Final answer:
Cytochrome c, when released from the mitochondria, leads to apoptosis by forming a complex that activates caspases while its role in the electron transport chain is integral for ATP synthesis. A failure in cytochrome c redox reactions or its inhibition, such as with cyanide poisoning, halts cellular energy production.
Step-by-step explanation:
When cytochrome c is released from the mitochondria, it initiates a cascade of events leading to programmed cell death, or apoptosis. Because cytochrome c is a peripheral membrane protein of the cristae, it can detach and move into the cytosol. Once in the cytosol, cytochrome c binds to adaptor proteins, forming a complex that attracts procaspase, an inactive enzyme precursor. The binding triggers an allosteric change in procaspase, activating it into caspase, which is a proteolytic enzyme responsible for initiating the cellular dismantling processes of apoptosis.
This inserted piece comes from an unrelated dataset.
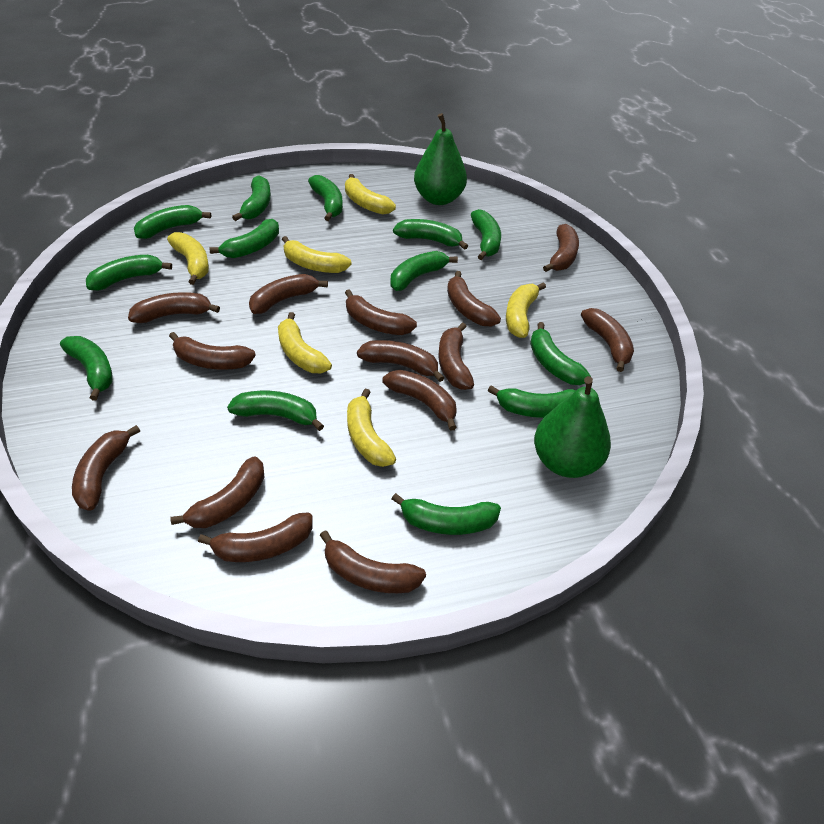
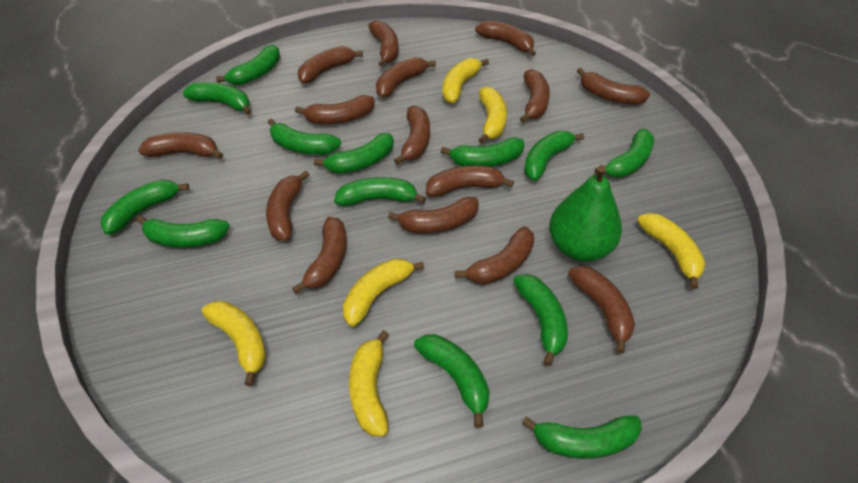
brown banana: 14 -> 15
green pear: 2 -> 1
Cytochrome c is also a critical component of the electron transport chain (ETC), where it carries electrons between complex III and complex IV. If cytochrome c fails to undergo redox reactions as a part of the ETC, this will result in a halt of the electron flow, impeding the synthesis of ATP and disrupting the production of cellular energy.
In the event of cyanide poisoning, which inhibits cytochrome c oxidase, the final component of the ETC, the pH of the intermembrane space would be expected to increase because the transfer of H+ ions into the space is halted, reducing their concentration. This inhibition would result in a stop of ATP synthesis, which is driven by the gradient of protons across the inner mitochondrial membrane created by the ETC's activity.